Canada Goose visited us and we have reentered the world of the Osprey. They are all around us searching for food.
John is having great fun using his new GPS equipment. He already has all our waypoints marked for tomorrows voyage.

Saturday, May 12, 2007

From the Other Side!

We traveled by land yesterday to view the places we had already seen from the water as we traveled the Little Choptank off the Chesapeake. We were able to view things up close and personal and were delighted with what we saw and experienced. Below is a picture of Trinity Church probably built between 1670 and 1680.


As you can see, it is a diminutive Flemish bond structure that was restored in 1953 and services are held there each Sunday. The church yard unfolds like a page from history. Beneath its spread of cedars, sycamores, elms, and wild cherries lie the bodies of Thomas King Carroll, one time governor of Maryland, and his illustrious daughter Anna Ella Carroll, one of Abraham Lincoln's confidants.

A pair of giant millstones taken from a nearby 18th century gristmill mark a miller's grave. Soldiers from the American Revolution rest in the shadows alongside veterans from every other war in U.S. history.

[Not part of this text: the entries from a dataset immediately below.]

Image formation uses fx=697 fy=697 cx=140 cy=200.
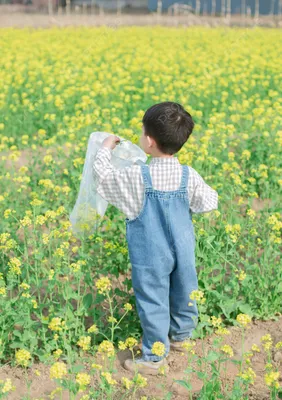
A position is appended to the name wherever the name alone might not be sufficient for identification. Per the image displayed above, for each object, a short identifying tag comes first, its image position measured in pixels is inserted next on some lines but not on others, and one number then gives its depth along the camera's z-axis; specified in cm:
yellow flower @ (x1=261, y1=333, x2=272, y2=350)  304
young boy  343
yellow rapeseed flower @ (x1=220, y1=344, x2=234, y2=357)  290
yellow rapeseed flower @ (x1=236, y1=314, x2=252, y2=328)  299
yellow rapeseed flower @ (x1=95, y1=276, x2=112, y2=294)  336
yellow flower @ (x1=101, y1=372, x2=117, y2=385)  284
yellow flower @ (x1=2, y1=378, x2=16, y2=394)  276
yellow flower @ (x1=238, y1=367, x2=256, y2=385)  286
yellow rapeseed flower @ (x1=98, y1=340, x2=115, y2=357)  293
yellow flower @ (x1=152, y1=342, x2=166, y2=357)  294
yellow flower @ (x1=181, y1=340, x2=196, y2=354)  305
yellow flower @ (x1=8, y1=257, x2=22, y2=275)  362
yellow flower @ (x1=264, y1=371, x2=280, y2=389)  273
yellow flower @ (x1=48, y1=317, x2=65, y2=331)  306
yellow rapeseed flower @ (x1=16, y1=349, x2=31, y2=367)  295
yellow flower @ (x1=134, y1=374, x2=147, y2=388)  290
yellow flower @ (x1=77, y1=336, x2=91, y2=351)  304
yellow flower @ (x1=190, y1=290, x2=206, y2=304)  317
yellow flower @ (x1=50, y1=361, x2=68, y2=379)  270
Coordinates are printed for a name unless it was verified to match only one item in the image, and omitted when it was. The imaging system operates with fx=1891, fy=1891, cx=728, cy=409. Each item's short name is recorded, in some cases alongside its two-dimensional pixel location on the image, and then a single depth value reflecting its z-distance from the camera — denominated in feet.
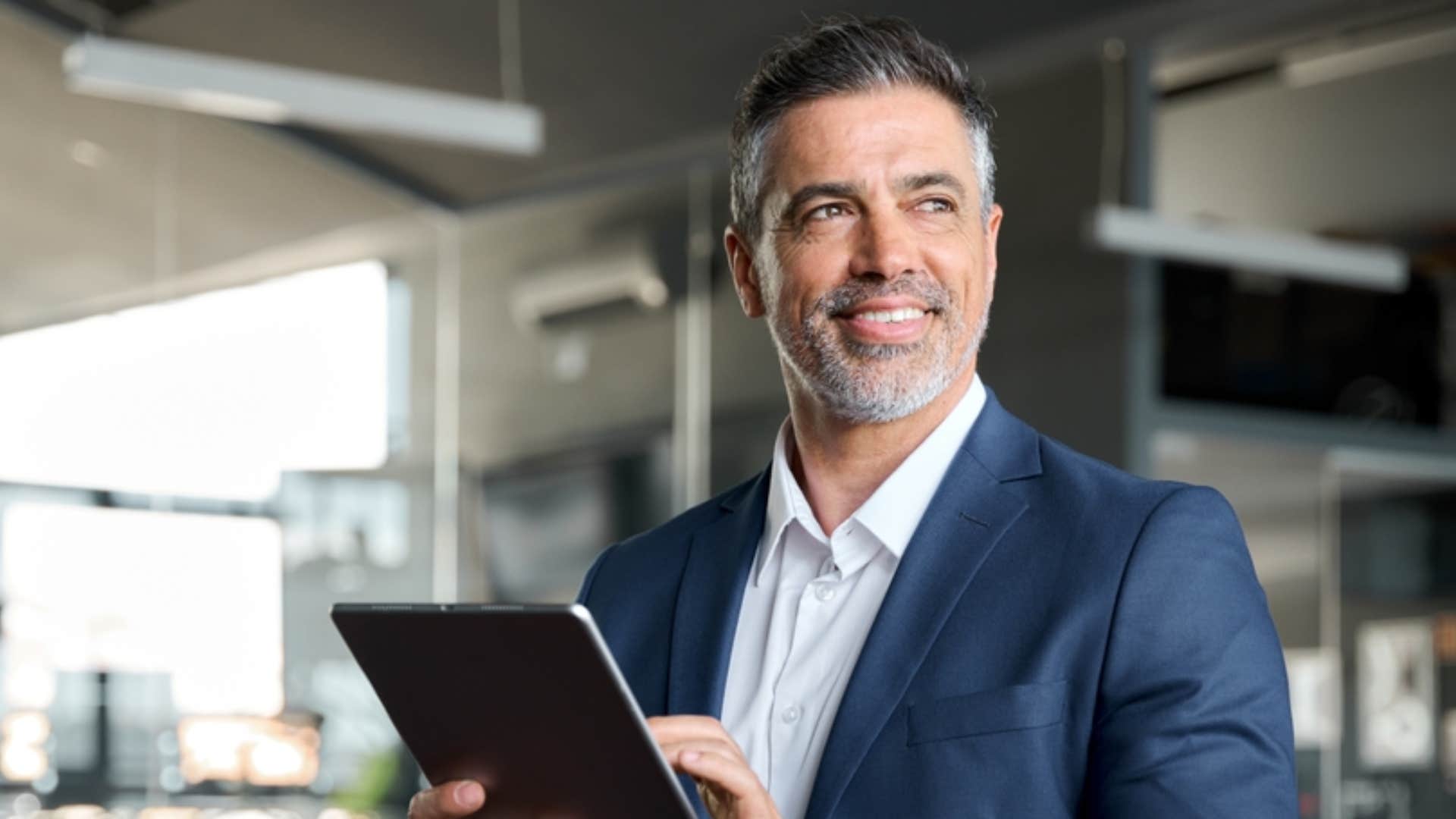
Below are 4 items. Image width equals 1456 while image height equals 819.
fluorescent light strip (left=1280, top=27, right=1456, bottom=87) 22.35
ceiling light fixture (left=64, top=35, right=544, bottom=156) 15.71
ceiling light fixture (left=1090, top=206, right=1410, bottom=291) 18.88
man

We traveled northwest to Spocott Windmill on Grays Creek. (We ran aground with Marco the day we were trying to see this from the water!!!) On the same site there is Llolyd's Country Store Museum, The Castle Haven School and the origional Spocott tenant house. Each were unattended by anyone (open 24 hours a day!) and all were filled with treasures that made you want to stay a very long time.
The school house was particularly appealing to Gail who found some old books with wise words on teaching children to read published in early 1900.
John ,on the other hand ,was completely fascinated with the windmill. The gears are hand-carved and we were able to climb to the very top to examine them. Dad LeRoy would have loved it!


After a short tour of the quaint town of Cambridge, our final stop for the day was a wonderful restaurant in Oxford right on the Tred Avon River. That of course put us in mind of the bard, and our favorite English Professor, Sheila. We dined outside and watched a sailing regata as the sun was setting. Of course, we both had Maryland crab and enjoyed every mouthful.